Non fiction
Issue #4
Frantic Assembly's Stockholm
Stockholm Frantic Assembly West Yorkshire Playhouse
So what is love that makes us want to suffer so? If a chain is as strong at its weakest link, is an affair as strong as its last relationship? Todd and Kali are on a roll, Cadburys, snuggles, banjo eyed, they share the intimate pet chat of flourishing new love’s vocabulary. The entwined couple eagerly await a romantic break in the Swedish capital, but is the Stockholm they anticipate, the syndrome, an unfathomable bond between captor and captive, both minds kidnapped by blame, denial and remorse?
In a piece as much dance as dialogue, delightfully choreographed and directed by Scott Graham and Steven Hoggett - the unspoken frequently the loudest and most eloquent - the duo waltz and sashay about their swish kitchen, a threatening ballroom of blades, flames and simmering pots, unaware of how love’s early lustre can descend into the Strindbergian pits of hellish dystopia.

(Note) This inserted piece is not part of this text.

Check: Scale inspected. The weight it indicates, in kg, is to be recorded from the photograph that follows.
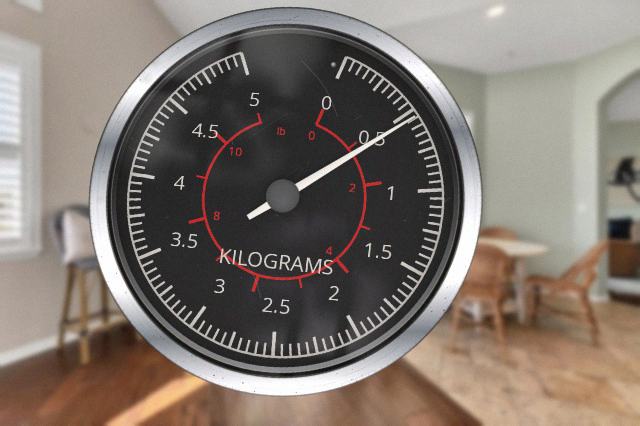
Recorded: 0.55 kg
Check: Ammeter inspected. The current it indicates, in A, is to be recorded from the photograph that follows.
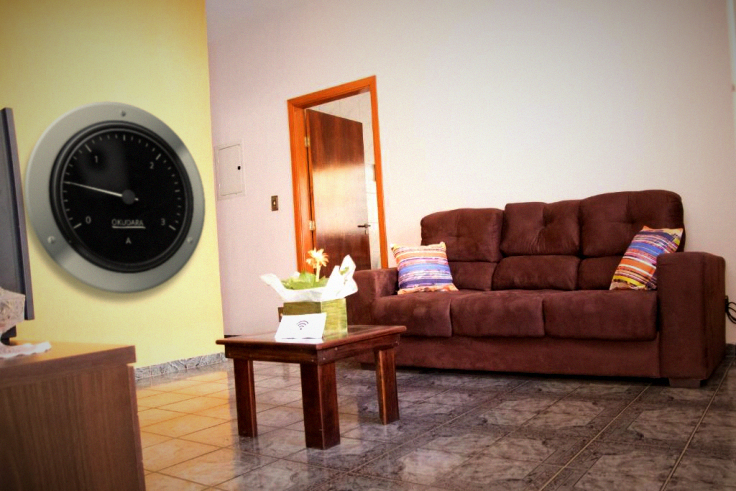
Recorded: 0.5 A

Once to the brim with hope and dazzling azure vistas they flounder on a homemade recipe of contented mutual loathing.
In third person they narrate how they met, moved in, decorated the nest and how they’ll spend the boyfriend’s birthday. They make love on the stairs. Todd’s Mother calls, wishing him well. Concerned friends call too, but Todd and Kali have each other - an island of their own creation. When the bear trap of jealous rage snaps, bed pounding can resound in forgiveness, such doubt never reoccurring. But occur it will, with scars, scraps and blackened eye - ‘But I love you’ the tear stained response. The folly of desire and our basest need to love and be loved is pursued relentlessly. The consequences, no matter how disastrous, being an illusion worth succumbing to.
Kali, disappearing to the attic, apparently to make a call, begins to snoop in Todd’s texts and calls, the odd snide nervous joke masking her deep set insecurity towards a message left by the stranger, a woman who threatens the tranquillity of coupled bliss. In a moment of breathtaking visual bravura, designer Laura Hopkins’ dark brown bureau sucks Kali into shallow waters, a desk lamp shining on the waves, highlighting her Pre Raphaelite paleness - an Ophelia drowning in her own self doubt.
Sensational to the eye, Frantic Assembly’s Stockholm by Bryony Lavery, is a stunning feast regardless of your palate. Pained, tormented, sorrowful the bodies of Georgina Lamb and Samuel James sculpt love’s tragedy with a heartbreaking intensity that leaves us in no doubt of how, when catapulted into uncontrollable
abandon, reason is the first hostage.